◆ Exercise inputs ◆
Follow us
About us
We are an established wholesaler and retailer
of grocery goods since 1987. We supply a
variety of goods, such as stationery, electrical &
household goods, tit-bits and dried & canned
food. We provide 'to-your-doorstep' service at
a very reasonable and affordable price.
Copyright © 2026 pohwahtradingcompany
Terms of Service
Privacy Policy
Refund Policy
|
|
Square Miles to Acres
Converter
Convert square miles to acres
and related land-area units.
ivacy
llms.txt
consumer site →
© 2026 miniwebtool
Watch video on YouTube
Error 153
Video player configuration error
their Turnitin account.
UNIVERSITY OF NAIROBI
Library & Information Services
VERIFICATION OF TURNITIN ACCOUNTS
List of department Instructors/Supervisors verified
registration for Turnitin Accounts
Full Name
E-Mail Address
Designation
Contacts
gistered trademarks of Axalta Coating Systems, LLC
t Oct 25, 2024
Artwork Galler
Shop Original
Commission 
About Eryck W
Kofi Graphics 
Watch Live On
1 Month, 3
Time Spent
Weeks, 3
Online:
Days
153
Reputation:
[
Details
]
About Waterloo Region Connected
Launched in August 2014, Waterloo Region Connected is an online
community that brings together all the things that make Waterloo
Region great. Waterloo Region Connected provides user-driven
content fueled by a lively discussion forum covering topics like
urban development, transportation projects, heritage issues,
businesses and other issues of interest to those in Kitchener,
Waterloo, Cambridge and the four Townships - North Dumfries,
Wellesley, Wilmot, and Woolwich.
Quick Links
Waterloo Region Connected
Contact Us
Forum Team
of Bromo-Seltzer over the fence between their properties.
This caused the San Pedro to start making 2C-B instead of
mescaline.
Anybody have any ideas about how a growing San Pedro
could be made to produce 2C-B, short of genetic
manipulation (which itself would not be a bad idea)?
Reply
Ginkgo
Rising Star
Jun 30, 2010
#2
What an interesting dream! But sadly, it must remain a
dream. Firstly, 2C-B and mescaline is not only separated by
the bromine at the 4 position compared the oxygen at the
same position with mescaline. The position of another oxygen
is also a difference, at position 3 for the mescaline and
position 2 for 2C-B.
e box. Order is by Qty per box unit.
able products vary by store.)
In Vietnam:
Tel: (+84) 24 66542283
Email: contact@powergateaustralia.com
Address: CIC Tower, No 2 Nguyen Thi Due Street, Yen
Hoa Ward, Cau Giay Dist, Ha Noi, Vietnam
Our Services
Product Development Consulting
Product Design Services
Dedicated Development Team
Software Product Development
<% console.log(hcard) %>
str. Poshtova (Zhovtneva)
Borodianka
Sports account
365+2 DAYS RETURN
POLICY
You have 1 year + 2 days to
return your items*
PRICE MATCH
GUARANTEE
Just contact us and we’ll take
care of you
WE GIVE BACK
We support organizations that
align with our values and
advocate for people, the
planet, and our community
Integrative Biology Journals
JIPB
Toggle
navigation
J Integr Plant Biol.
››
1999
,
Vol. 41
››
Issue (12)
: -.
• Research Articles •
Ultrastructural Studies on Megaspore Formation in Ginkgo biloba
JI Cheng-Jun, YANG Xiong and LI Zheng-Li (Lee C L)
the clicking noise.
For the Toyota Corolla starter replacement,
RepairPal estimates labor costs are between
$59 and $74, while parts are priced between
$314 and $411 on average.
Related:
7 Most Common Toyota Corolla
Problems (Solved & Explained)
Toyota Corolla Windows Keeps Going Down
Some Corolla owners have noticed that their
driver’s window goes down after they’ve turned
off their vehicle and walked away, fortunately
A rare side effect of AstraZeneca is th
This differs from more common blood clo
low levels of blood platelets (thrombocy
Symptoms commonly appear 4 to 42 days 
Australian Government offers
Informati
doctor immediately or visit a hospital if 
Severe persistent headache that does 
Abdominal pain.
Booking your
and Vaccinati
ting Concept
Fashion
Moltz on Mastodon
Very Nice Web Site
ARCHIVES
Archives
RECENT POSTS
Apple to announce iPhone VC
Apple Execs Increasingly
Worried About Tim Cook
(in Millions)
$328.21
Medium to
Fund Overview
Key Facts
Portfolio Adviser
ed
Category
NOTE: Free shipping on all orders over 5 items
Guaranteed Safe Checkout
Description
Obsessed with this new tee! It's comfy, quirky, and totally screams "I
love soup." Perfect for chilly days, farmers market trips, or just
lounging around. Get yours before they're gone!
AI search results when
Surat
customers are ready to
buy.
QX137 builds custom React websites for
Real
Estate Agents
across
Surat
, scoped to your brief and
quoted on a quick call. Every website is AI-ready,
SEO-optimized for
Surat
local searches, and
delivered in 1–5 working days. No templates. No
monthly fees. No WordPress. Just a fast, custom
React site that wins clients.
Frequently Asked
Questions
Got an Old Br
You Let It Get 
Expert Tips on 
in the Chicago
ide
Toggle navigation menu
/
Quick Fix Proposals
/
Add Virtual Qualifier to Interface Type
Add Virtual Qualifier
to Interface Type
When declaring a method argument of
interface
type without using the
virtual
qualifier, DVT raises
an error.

◆ Problem to work on ◆
The entries are to be transcribed exactly, each line in full.

◆ Final answer ◆
Follow us
About us
We are an established wholesaler and retailer
of grocery goods since 1987. We supply a
variety of goods, such as stationery, electrical &
household goods, tit-bits and dried & canned
food. We provide 'to-your-doorstep' service at
a very reasonable and affordable price.
Copyright © 2026 pohwahtradingcompany
Terms of Service
Privacy Policy
Refund Policy
|
|
Square Miles to Acres
Converter
Convert square miles to acres
and related land-area units.
ivacy
llms.txt
consumer site →
© 2026 miniwebtool
Watch video on YouTube
Error 153
Video player configuration error
their Turnitin account.
UNIVERSITY OF NAIROBI
Library & Information Services
VERIFICATION OF TURNITIN ACCOUNTS
List of department Instructors/Supervisors verified
registration for Turnitin Accounts
Full Name
E-Mail Address
Designation
Contacts
gistered trademarks of Axalta Coating Systems, LLC
t Oct 25, 2024
Artwork Galler
Shop Original
Commission 
About Eryck W
Kofi Graphics 
Watch Live On
1 Month, 3
Time Spent
Weeks, 3
Online:
Days
153
Reputation:
[
Details
]
About Waterloo Region Connected
Launched in August 2014, Waterloo Region Connected is an online
community that brings together all the things that make Waterloo
Region great. Waterloo Region Connected provides user-driven
content fueled by a lively discussion forum covering topics like
urban development, transportation projects, heritage issues,
businesses and other issues of interest to those in Kitchener,
Waterloo, Cambridge and the four Townships - North Dumfries,
Wellesley, Wilmot, and Woolwich.
Quick Links
Waterloo Region Connected
Contact Us
Forum Team
of Bromo-Seltzer over the fence between their properties.
This caused the San Pedro to start making 2C-B instead of
mescaline.
Anybody have any ideas about how a growing San Pedro
could be made to produce 2C-B, short of genetic
manipulation (which itself would not be a bad idea)?
Reply
Ginkgo
Rising Star
Jun 30, 2010
#2
What an interesting dream! But sadly, it must remain a
dream. Firstly, 2C-B and mescaline is not only separated by
the bromine at the 4 position compared the oxygen at the
same position with mescaline. The position of another oxygen
is also a difference, at position 3 for the mescaline and
position 2 for 2C-B.
e box. Order is by Qty per box unit.
able products vary by store.)
In Vietnam:
Tel: (+84) 24 66542283
Email: contact@powergateaustralia.com
Address: CIC Tower, No 2 Nguyen Thi Due Street, Yen
Hoa Ward, Cau Giay Dist, Ha Noi, Vietnam
Our Services
Product Development Consulting
Product Design Services
Dedicated Development Team
Software Product Development
<% console.log(hcard) %>
str. Poshtova (Zhovtneva)
Borodianka
Sports account
365+2 DAYS RETURN
POLICY
You have 1 year + 2 days to
return your items*
PRICE MATCH
GUARANTEE
Just contact us and we’ll take
care of you
WE GIVE BACK
We support organizations that
align with our values and
advocate for people, the
planet, and our community
Integrative Biology Journals
JIPB
Toggle
navigation
J Integr Plant Biol.
››
1999
,
Vol. 41
››
Issue (12)
: -.
• Research Articles •
Ultrastructural Studies on Megaspore Formation in Ginkgo biloba
JI Cheng-Jun, YANG Xiong and LI Zheng-Li (Lee C L)
the clicking noise.
For the Toyota Corolla starter replacement,
RepairPal estimates labor costs are between
$59 and $74, while parts are priced between
$314 and $411 on average.
Related:
7 Most Common Toyota Corolla
Problems (Solved & Explained)
Toyota Corolla Windows Keeps Going Down
Some Corolla owners have noticed that their
driver’s window goes down after they’ve turned
off their vehicle and walked away, fortunately
A rare side effect of AstraZeneca is th
This differs from more common blood clo
low levels of blood platelets (thrombocy
Symptoms commonly appear 4 to 42 days 
Australian Government offers
Informati
doctor immediately or visit a hospital if 
Severe persistent headache that does 
Abdominal pain.
Booking your
and Vaccinati
ting Concept
Fashion
Moltz on Mastodon
Very Nice Web Site
ARCHIVES
Archives
RECENT POSTS
Apple to announce iPhone VC
Apple Execs Increasingly
Worried About Tim Cook
(in Millions)
$328.21
Medium to
Fund Overview
Key Facts
Portfolio Adviser
ed
Category
NOTE: Free shipping on all orders over 5 items
Guaranteed Safe Checkout
Description
Obsessed with this new tee! It's comfy, quirky, and totally screams "I
love soup." Perfect for chilly days, farmers market trips, or just
lounging around. Get yours before they're gone!
AI search results when
Surat
customers are ready to
buy.
QX137 builds custom React websites for
Real
Estate Agents
across
Surat
, scoped to your brief and
quoted on a quick call. Every website is AI-ready,
SEO-optimized for
Surat
local searches, and
delivered in 1–5 working days. No templates. No
monthly fees. No WordPress. Just a fast, custom
React site that wins clients.
Frequently Asked
Questions
Got an Old Br
You Let It Get 
Expert Tips on 
in the Chicago
ide
Toggle navigation menu
/
Quick Fix Proposals
/
Add Virtual Qualifier to Interface Type
Add Virtual Qualifier
to Interface Type
When declaring a method argument of
interface
type without using the
virtual
qualifier, DVT raises
an error.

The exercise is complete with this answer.